◆ WHAT YOU ARE ASKED TO DO ◆
Search the entries below for the string "scene" and copy the lines that hold it.

**** AVAILABLE DATA

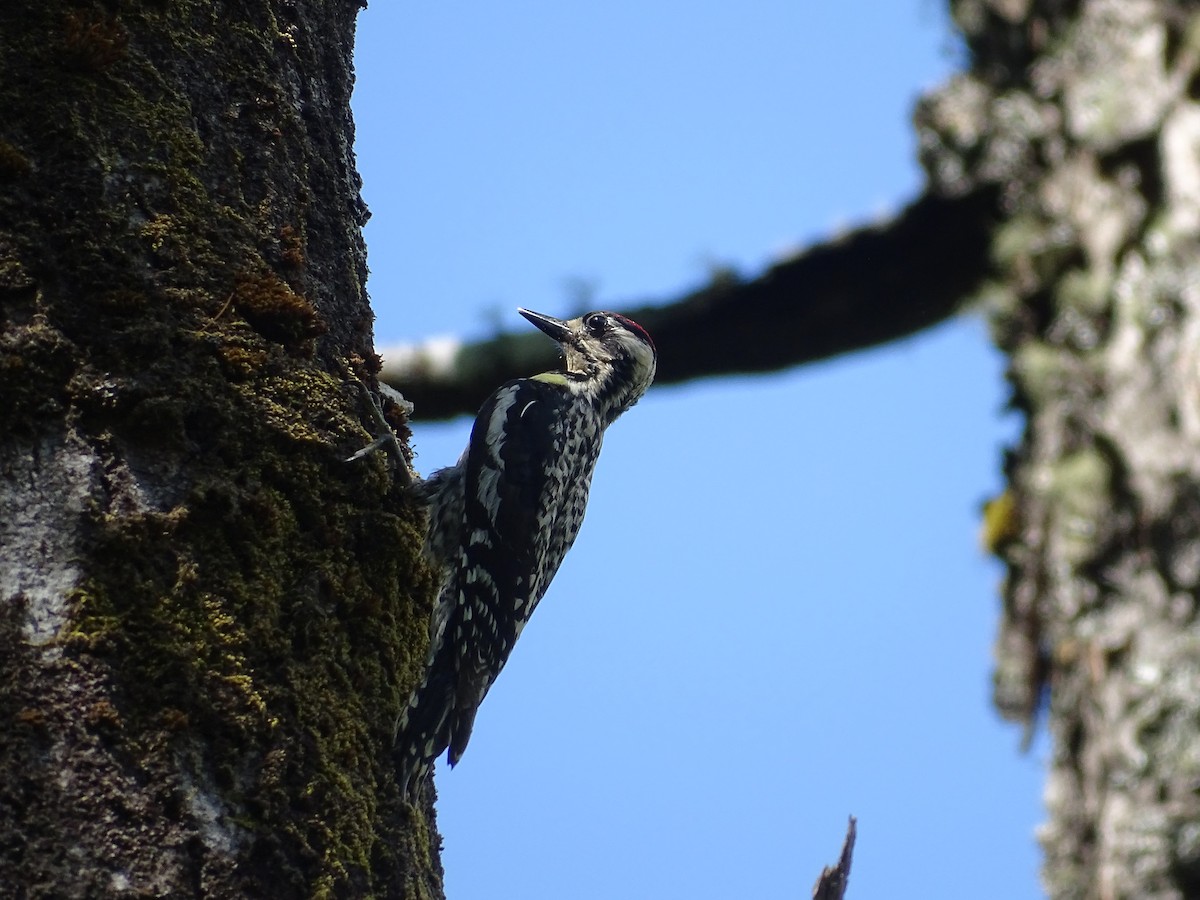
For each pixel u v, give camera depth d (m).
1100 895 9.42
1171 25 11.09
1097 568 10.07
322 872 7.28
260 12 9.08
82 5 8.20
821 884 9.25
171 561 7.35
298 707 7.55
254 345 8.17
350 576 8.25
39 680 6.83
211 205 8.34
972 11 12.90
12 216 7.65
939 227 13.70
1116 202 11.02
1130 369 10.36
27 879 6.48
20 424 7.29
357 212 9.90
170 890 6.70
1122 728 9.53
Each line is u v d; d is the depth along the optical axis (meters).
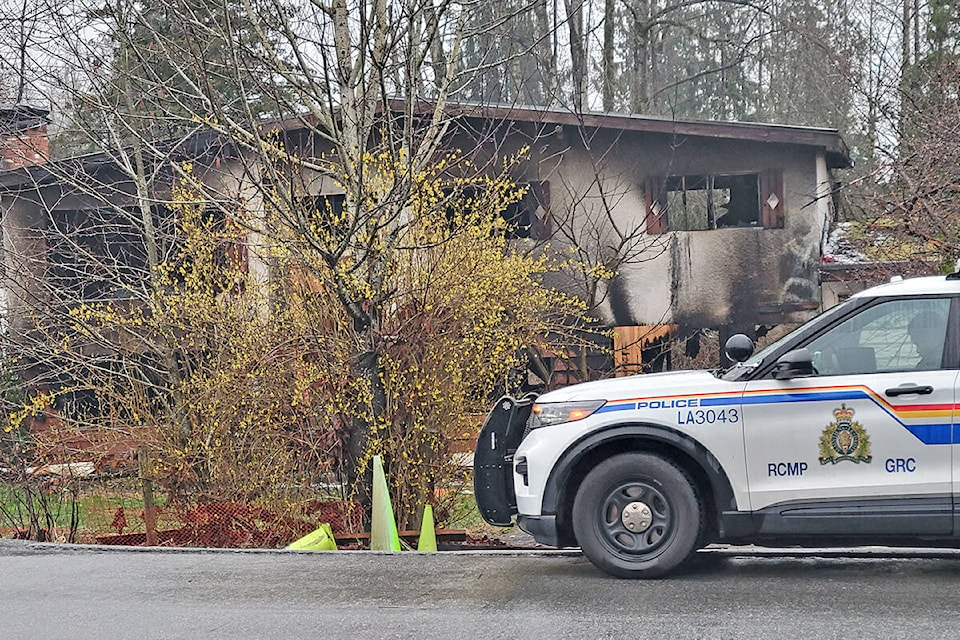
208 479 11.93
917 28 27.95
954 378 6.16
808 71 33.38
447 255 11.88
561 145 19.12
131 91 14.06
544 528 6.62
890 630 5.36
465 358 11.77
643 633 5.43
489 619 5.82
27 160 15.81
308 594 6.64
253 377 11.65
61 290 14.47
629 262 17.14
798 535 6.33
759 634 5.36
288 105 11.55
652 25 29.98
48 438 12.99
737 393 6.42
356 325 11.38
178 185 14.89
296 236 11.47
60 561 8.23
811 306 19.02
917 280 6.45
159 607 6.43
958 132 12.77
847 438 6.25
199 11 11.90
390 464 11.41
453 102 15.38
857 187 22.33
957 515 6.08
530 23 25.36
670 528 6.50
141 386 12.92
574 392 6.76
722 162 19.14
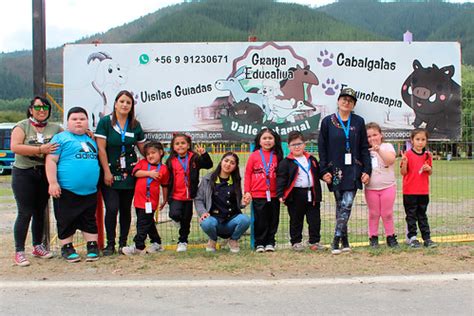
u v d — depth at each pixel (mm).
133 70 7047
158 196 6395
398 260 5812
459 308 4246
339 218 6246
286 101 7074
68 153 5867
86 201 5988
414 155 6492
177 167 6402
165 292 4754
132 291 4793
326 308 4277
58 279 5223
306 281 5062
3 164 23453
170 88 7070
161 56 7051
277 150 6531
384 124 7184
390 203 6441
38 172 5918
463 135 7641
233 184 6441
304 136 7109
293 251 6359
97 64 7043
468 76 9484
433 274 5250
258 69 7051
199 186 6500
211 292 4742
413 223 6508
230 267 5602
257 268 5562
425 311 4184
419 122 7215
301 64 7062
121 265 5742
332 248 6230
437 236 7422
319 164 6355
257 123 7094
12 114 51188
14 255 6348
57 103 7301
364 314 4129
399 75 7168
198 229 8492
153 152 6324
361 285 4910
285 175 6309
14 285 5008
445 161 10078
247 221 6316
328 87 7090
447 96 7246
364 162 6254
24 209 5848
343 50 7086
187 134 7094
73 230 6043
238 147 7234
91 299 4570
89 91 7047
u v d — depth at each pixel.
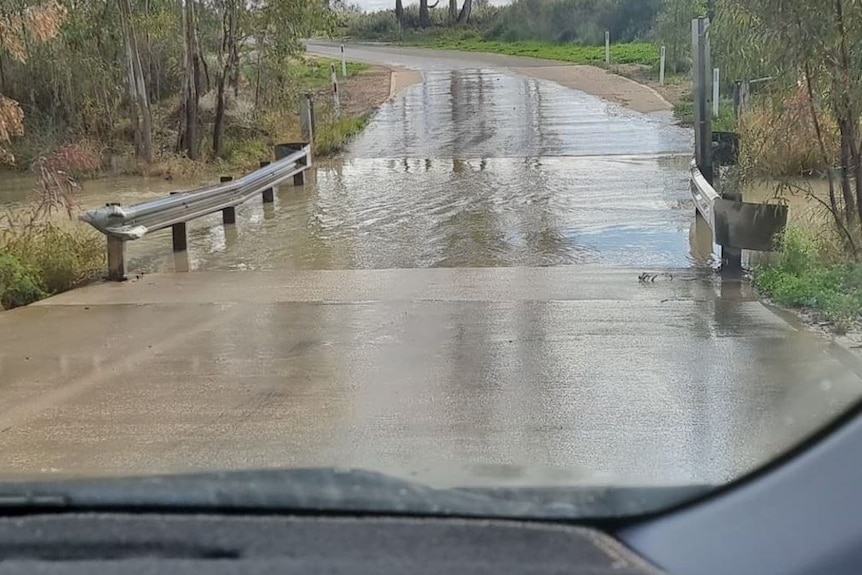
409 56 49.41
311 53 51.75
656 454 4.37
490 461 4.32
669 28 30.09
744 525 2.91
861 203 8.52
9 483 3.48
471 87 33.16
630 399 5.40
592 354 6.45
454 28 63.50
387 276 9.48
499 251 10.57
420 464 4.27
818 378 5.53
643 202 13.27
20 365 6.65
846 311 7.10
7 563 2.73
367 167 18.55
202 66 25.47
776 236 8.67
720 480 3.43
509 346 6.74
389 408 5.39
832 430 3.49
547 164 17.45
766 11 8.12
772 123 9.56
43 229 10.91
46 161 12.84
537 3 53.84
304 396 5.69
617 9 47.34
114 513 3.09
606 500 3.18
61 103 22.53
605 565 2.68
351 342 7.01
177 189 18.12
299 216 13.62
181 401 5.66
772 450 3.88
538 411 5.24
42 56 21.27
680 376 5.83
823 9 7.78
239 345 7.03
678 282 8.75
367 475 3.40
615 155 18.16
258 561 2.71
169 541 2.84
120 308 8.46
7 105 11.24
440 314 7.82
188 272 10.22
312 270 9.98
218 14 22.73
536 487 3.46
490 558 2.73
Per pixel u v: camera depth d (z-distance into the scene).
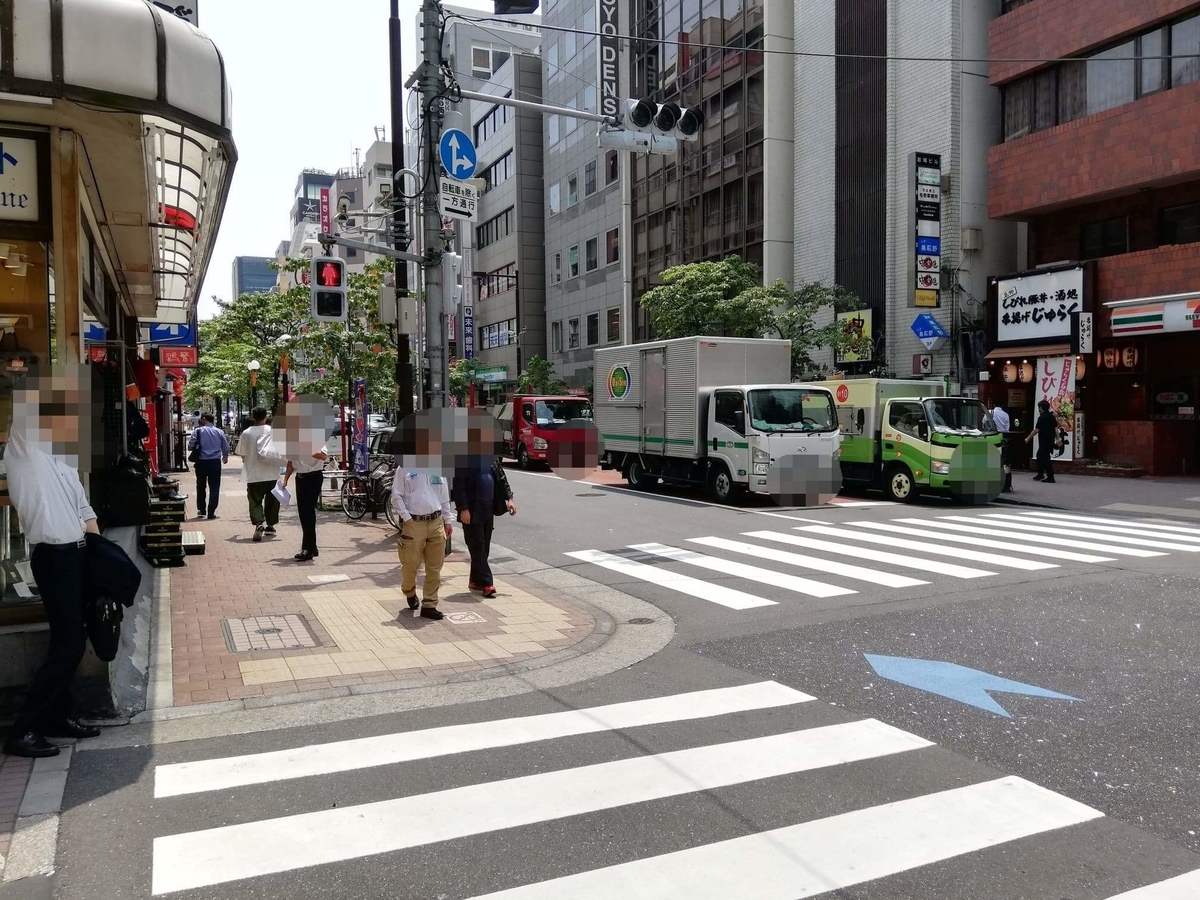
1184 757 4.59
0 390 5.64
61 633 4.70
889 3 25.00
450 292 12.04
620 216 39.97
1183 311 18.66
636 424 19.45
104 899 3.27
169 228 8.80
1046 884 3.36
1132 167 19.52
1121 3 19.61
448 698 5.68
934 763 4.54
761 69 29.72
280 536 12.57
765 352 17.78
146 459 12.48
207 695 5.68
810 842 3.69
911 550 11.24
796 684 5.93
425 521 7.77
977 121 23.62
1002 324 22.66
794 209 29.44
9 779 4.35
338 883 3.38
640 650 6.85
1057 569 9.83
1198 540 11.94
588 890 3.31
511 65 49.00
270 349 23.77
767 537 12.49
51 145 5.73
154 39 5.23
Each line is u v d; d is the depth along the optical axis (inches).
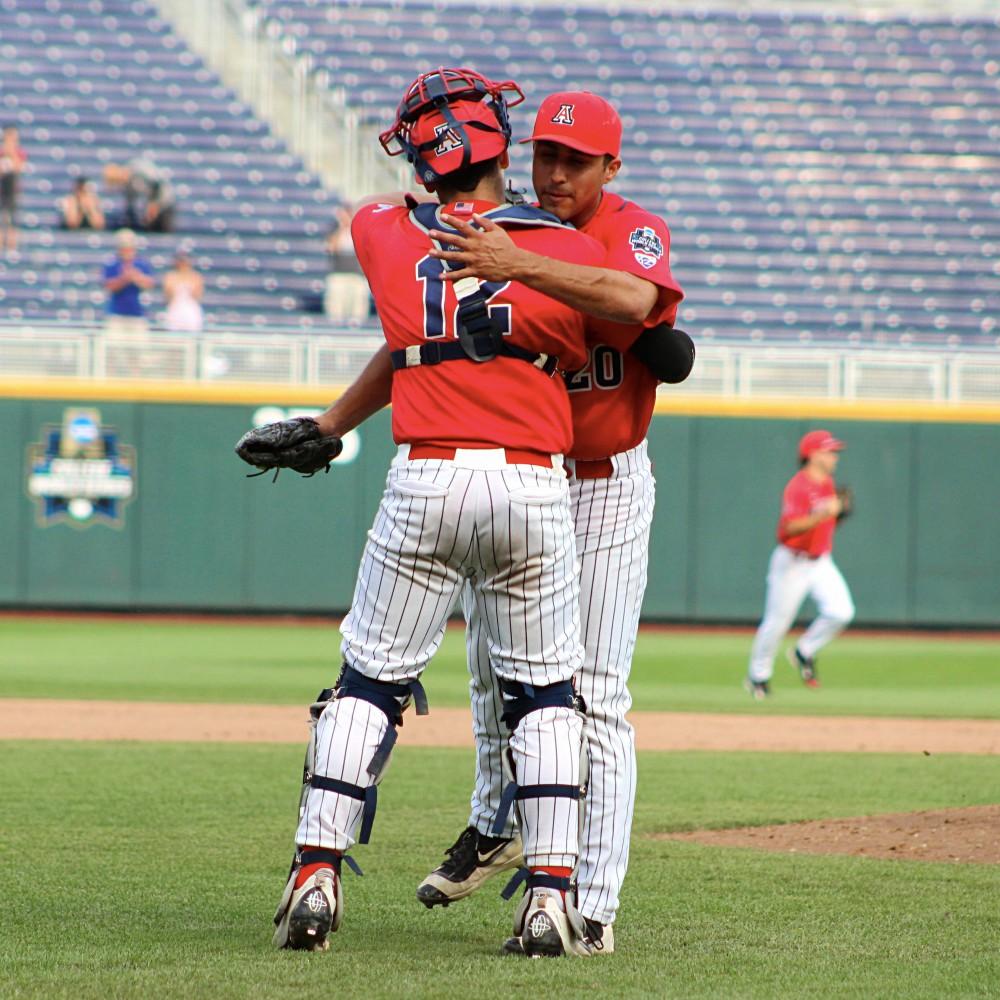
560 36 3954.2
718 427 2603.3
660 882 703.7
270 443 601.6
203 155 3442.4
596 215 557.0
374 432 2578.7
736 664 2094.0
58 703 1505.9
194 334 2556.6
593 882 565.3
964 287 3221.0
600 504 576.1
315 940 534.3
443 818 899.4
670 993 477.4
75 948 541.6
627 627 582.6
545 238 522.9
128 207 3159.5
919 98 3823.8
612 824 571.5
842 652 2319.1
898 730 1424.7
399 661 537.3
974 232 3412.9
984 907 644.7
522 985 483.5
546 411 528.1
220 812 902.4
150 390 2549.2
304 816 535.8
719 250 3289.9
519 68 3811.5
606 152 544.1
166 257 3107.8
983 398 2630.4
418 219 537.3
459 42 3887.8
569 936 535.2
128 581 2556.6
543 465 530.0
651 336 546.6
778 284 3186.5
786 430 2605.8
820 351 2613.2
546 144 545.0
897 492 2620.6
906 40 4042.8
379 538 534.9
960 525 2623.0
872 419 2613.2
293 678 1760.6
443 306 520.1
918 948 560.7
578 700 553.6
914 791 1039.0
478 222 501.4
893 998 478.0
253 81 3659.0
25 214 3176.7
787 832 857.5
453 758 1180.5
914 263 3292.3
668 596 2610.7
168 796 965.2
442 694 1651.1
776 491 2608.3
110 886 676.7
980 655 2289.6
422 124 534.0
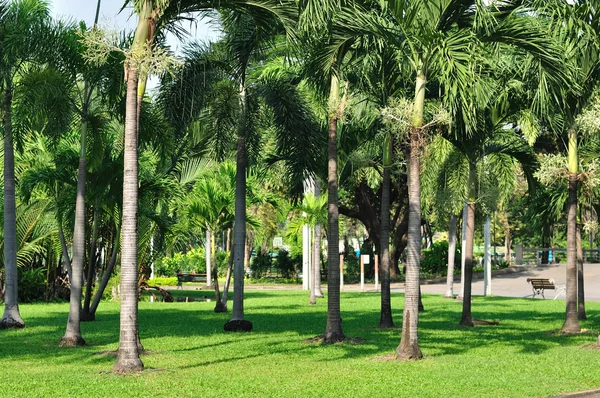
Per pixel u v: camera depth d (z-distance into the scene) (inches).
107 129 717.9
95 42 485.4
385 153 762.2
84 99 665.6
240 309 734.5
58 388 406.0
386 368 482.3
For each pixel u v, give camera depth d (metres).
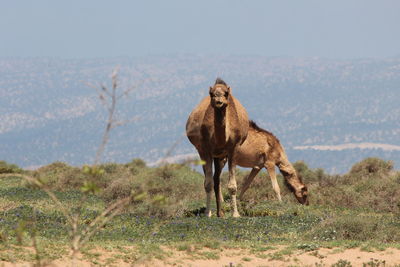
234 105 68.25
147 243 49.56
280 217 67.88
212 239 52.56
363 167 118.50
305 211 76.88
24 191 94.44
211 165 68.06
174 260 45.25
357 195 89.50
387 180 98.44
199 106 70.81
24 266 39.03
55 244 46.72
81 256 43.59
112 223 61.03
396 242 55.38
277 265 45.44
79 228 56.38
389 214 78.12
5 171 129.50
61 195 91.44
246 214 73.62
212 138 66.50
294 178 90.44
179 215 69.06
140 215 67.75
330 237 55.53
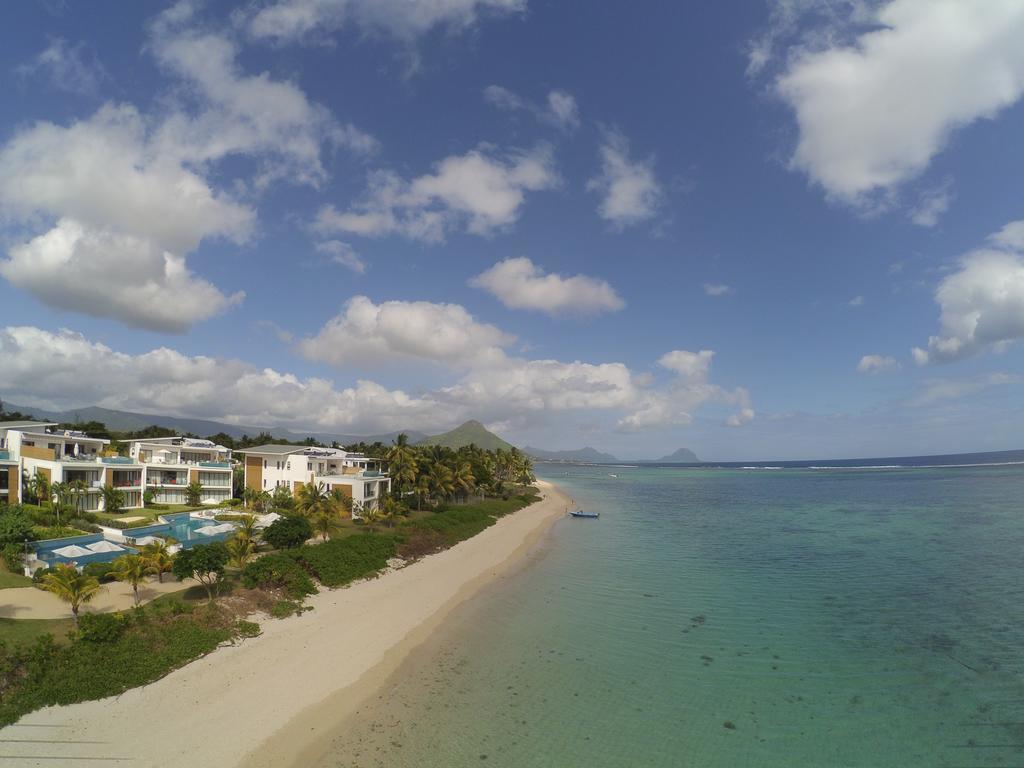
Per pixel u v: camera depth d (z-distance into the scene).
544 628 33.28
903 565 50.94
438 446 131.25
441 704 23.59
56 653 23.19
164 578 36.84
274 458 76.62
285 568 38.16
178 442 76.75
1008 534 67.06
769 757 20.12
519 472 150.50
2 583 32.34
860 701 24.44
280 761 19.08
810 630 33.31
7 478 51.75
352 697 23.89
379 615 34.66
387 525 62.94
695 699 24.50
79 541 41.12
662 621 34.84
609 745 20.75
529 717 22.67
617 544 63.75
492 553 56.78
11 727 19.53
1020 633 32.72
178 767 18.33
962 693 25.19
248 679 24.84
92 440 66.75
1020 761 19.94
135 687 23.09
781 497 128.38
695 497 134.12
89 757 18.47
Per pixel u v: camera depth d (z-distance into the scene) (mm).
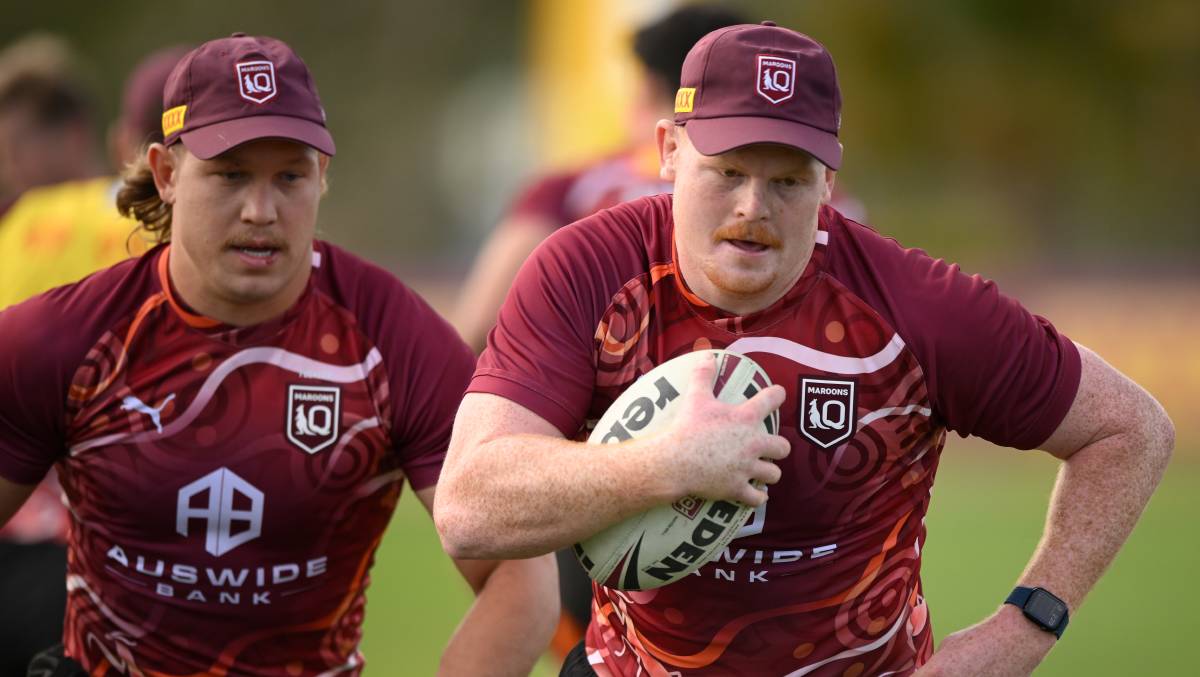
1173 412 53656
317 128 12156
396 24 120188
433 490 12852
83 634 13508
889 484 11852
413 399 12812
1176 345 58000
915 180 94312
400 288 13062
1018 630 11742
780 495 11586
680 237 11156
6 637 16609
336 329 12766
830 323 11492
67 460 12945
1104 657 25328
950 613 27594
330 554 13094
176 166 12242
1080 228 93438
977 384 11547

********

◆ RESULT OF THE EXERCISE ◆
Per pixel u v: camera depth d (z-distance into the scene).
Per pixel u v: camera depth d (z-distance into the scene) (inches).
Per pixel u v: camera depth d (z-distance into the scene).
Per pixel u v: camera depth d (z-distance into the scene) (mm).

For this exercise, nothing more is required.